Runtime requirements

SettingValue
SandboxA hosted backend that matches your language. Python: E2B, Daytona — Python, Vercel Sandbox — Python, or Modal. TypeScript: Daytona — TypeScript or Vercel Sandbox — TypeScript (the local Deno sandbox is started with --no-npm and cannot install the openai package).
DependenciesPython: openai. TypeScript: openai (npm).
Internet accessRequired — toggle Allow Internet Access on. The sandbox must reach api.openai.com.
Environment variablesOPENAI_API_KEY — preferably set as a secret reference to a key in Settings → Secrets.
Each evaluate(...) call makes one chat-completion request against gpt-4o-mini.
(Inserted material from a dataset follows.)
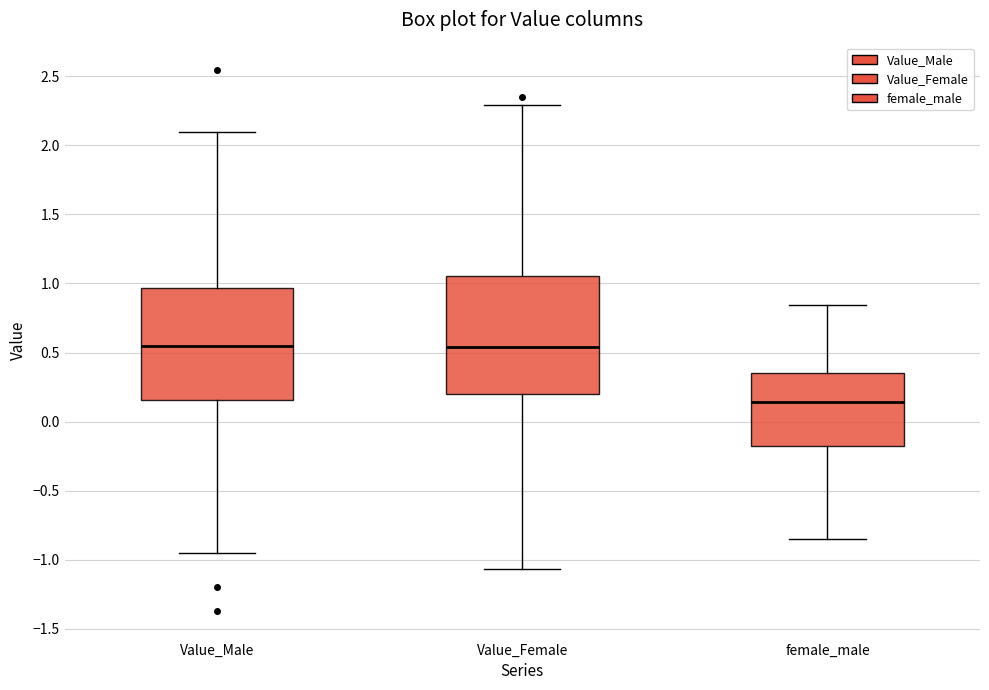

Reading left to right, read every box against the y-axis: the position of its median line, the range the box covers, and the ends of its whiskers. The values are not printed on the chart, so give them approximately, as read against the axis.

Value_Male: median 0.55, box 0.15 to 0.95, whiskers -0.95 to 2.10
Value_Female: median 0.55, box 0.20 to 1.05, whiskers -1.05 to 2.30
female_male: median 0.15, box -0.15 to 0.35, whiskers -0.85 to 0.85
At scale:
  • Raise the sandbox configuration’s Timeout to comfortably cover the LLM round-trip plus a cold-start package install.
  • Watch the judge’s per-token cost — every pairwise prompt includes both the output and the reference, so token counts grow with output length.
  • For high-stakes evaluations, see the Swap-and-confirm variant below. It doubles the cost but removes position bias on every example, instead of relying on randomized order to cancel it out in aggregate.

Variants

Swap-and-confirm (position-bias-free)

The blinding above randomizes order per example, so position bias cancels out in expectation — but any single example can still be biased. To remove it per-example, call the judge twice (once in each order) and only return a winner when both calls agree:
def evaluate(output, reference):
    if not output or not reference:
        return {"label": "missing", "score": 0.0, "explanation": "Missing input."}

    def _ask(first, second):
        response = _client.chat.completions.create(
            model=_MODEL,
            temperature=0,
            response_format={"type": "json_object"},
            messages=[
                {"role": "system", "content": _SYSTEM_PROMPT},
                {
                    "role": "user",
                    "content": _USER_TEMPLATE.format(first=first, second=second),
                },
            ],
        )
        return json.loads(response.choices[0].message.content).get("winner")

    pick_or = _ask(output, reference)  # "1" = output, "2" = reference, "tie"
    pick_ro = _ask(reference, output)  # "1" = reference, "2" = output, "tie"

    # Translate both picks into output / reference / tie.
    vote_or = {"1": "output", "2": "reference", "tie": "tie"}.get(pick_or, "invalid")
    vote_ro = {"1": "reference", "2": "output", "tie": "tie"}.get(pick_ro, "invalid")

    if vote_or == vote_ro and vote_or in {"output", "reference", "tie"}:
        label = vote_or
    else:
        label = "tie"  # disagreement → call it a tie

    score = {"output": 1.0, "reference": -1.0, "tie": 0.0, "invalid": 0.0}[label]
    return {
        "label": label,
        "score": score,
        "explanation": (
            f"Order output,reference → {pick_or}; "
            f"order reference,output → {pick_ro}; final = {label}."
        ),
    }
Costs 2× the API calls, but each example’s verdict is independent of the underlying model’s position bias.

Other directions

  • Multi-criterion judging — ask the judge to score on several axes (correctness, conciseness, format) and combine the per-axis verdicts. Return a structured explanation so the trace shows the breakdown.
  • Embedding-based pairwise — replace the LLM call with cosine similarity between output and reference using OpenAI embeddings or scikit-learn. Cheaper and deterministic, but it won’t catch semantic equivalence the way an LLM judge can on free-text answers.